On Tue, 2003-03-11 at 08:58, Henrik Nordstrom wrote:
> The following uses of cbdataFree in HEAD is dubious:
>
> src/client_side_reply.cc:253: cbdataFree ((clientReplyContext
> *)address);
> src/store_client.cc:79: cbdataFree ((store_client *)address);
> src/ESI.cc:2425: cbdataFree ((esiRemove *)address);
> src/ESI.cc:2775: cbdataFree ((esiAttempt *)address);
> src/ESI.cc:2800: cbdataFree ((esiExcept *)address);
> src/ESI.cc:2825: cbdataFree ((esiVar *)address);
> src/ESI.cc:2879: cbdataFree ((esiVarState *)address);
> src/ESI.cc:3950: cbdataFree ((esiOtherwise *)address);
> src/ESISegment.cc:166: cbdataFree ((ESISegment *)address);
>
>
>
> I think in all cases the typecast should be removed as cbdataFree()

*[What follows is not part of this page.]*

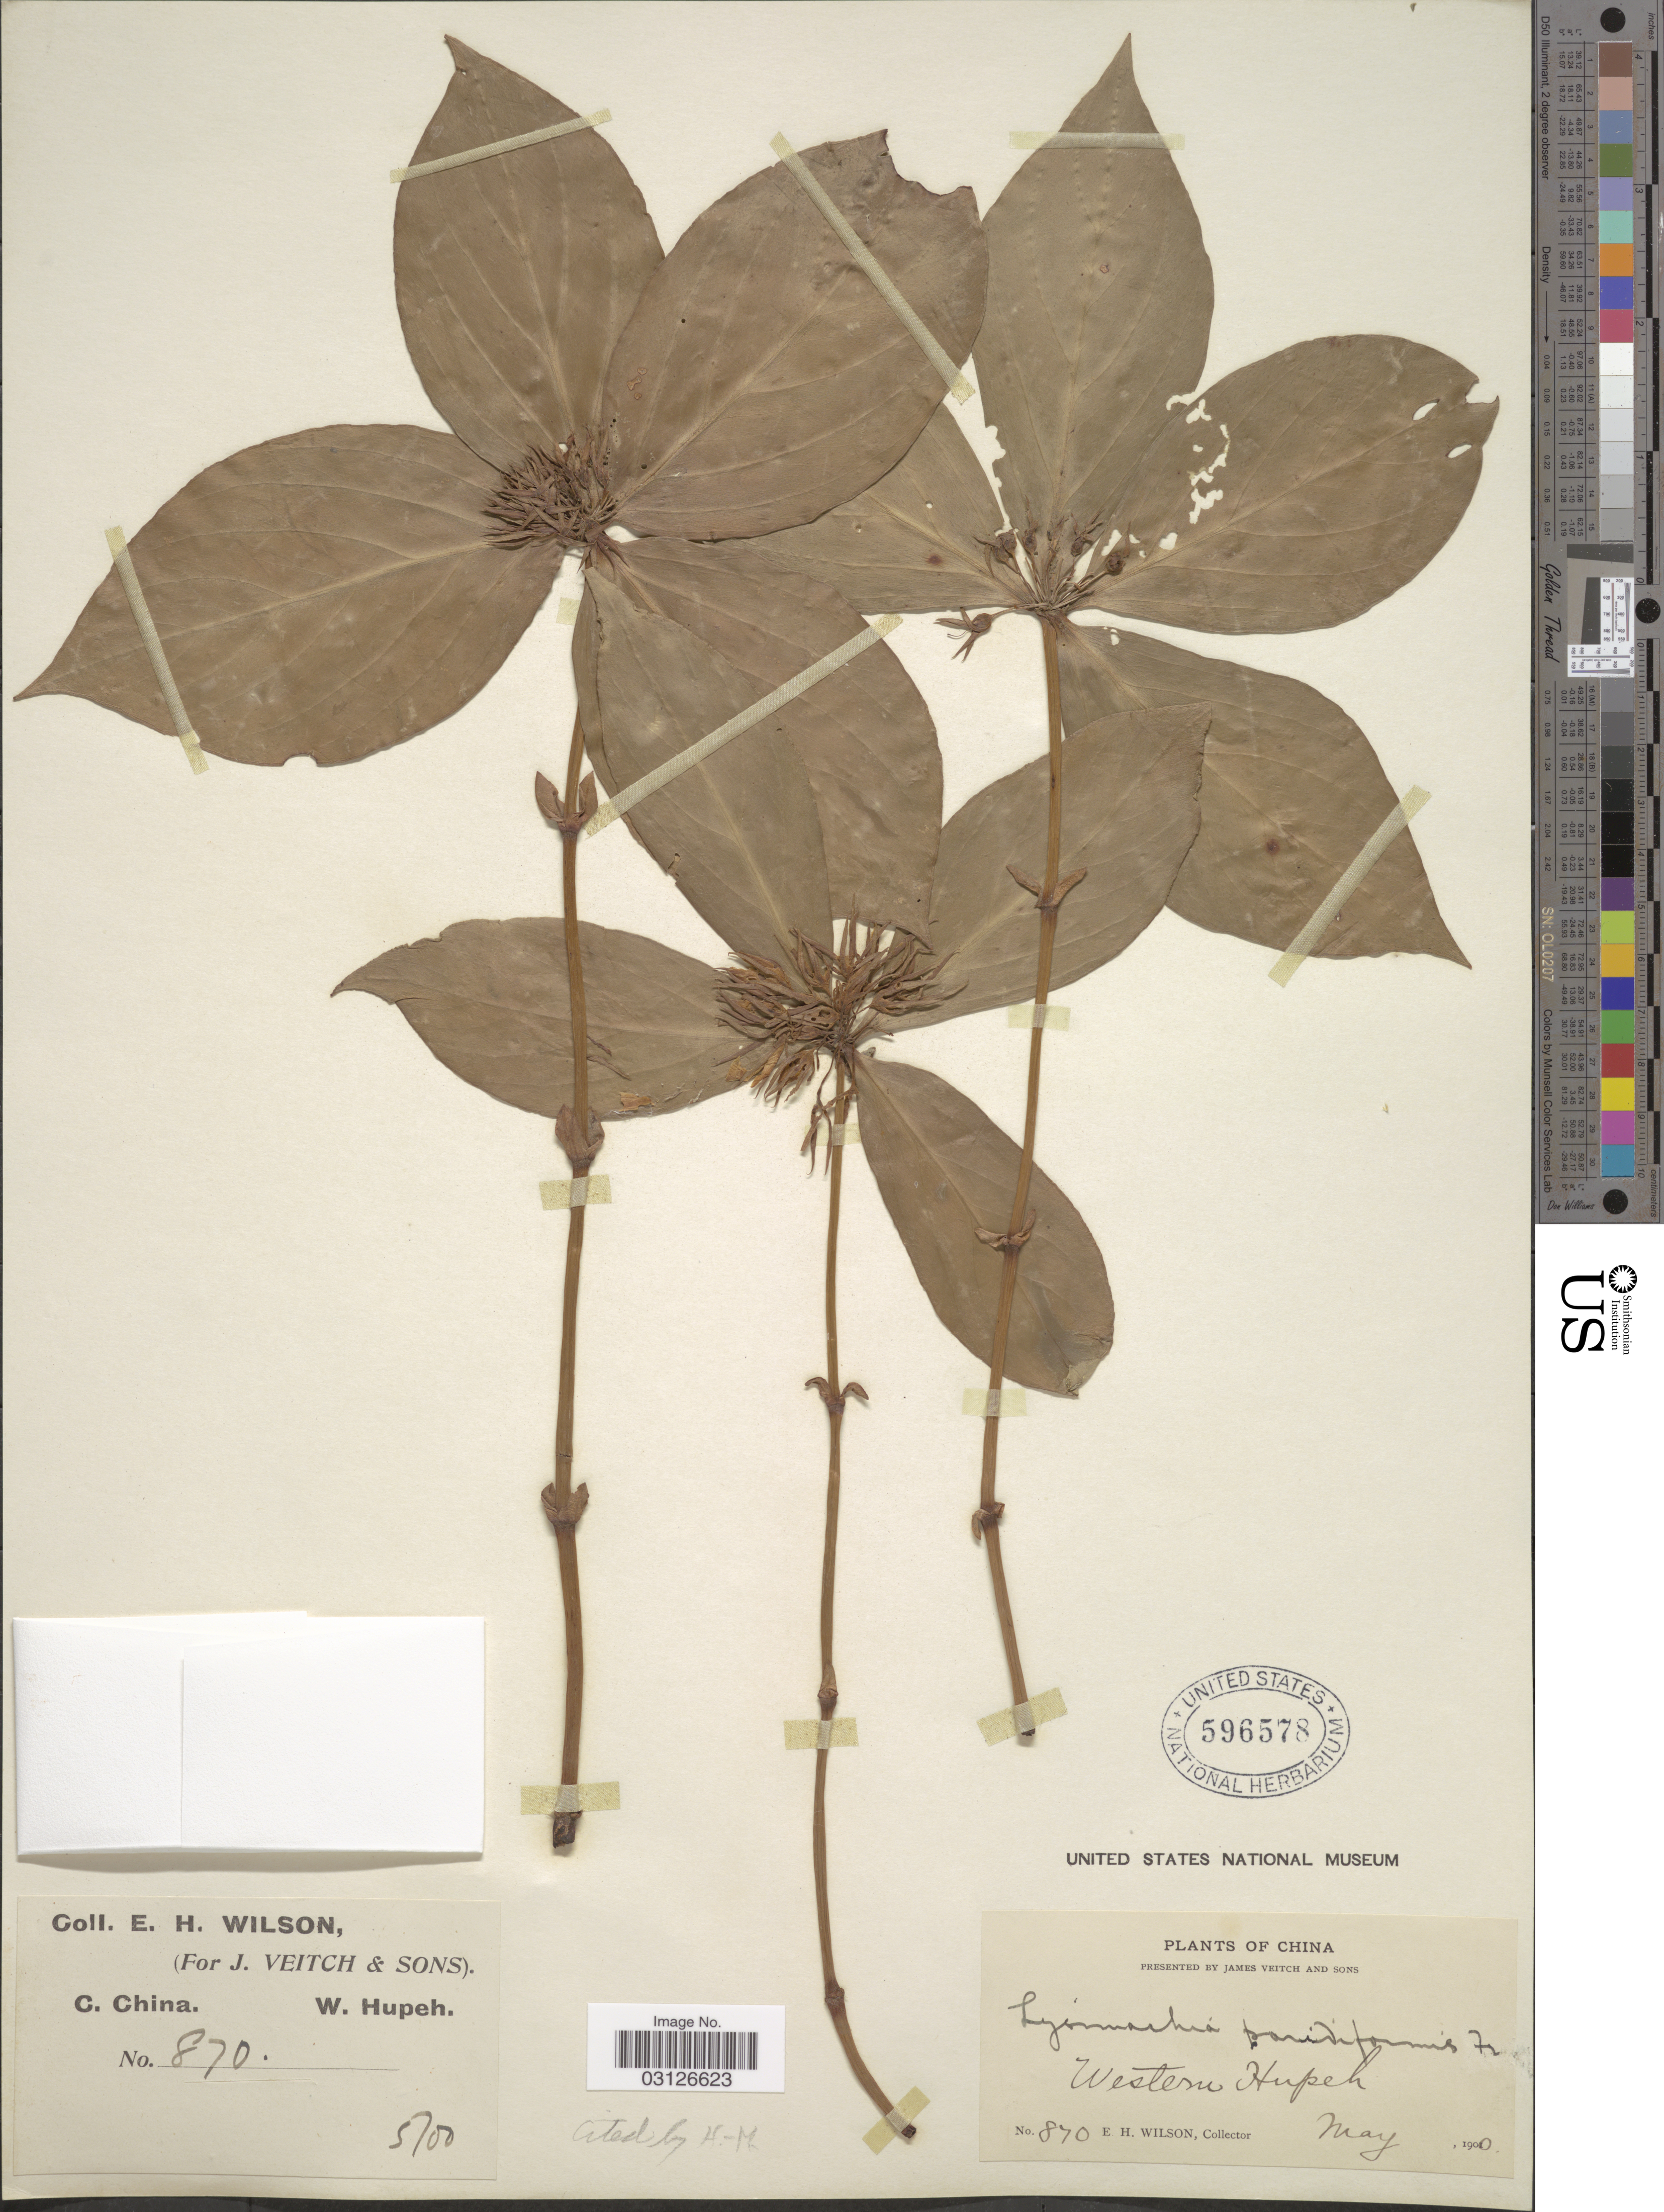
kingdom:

> expects a L-VALUE (variable or memory area which can be on the left
> of an assignment operation), not a R-VALUE (calulated value,
> including typecasts).
>
> cbdataFree is defined as:
>
> #define cbdataFree(var) do {if (var)
> {cbdataInternalFree(var); var = NULL;}} while(0)
>
> and as you can see the typecast does not make much sense in such
> context, and infact breaks the second part of the statement as
> "(store_client *)address = NULL;" is not directly a sane legal
> statement.
>
> Robert: Is there any C++ specific reason to these typecasts?
No, they where an (incorrect) idiom I came up with during the c++
migration... and I'll fix them up shortly.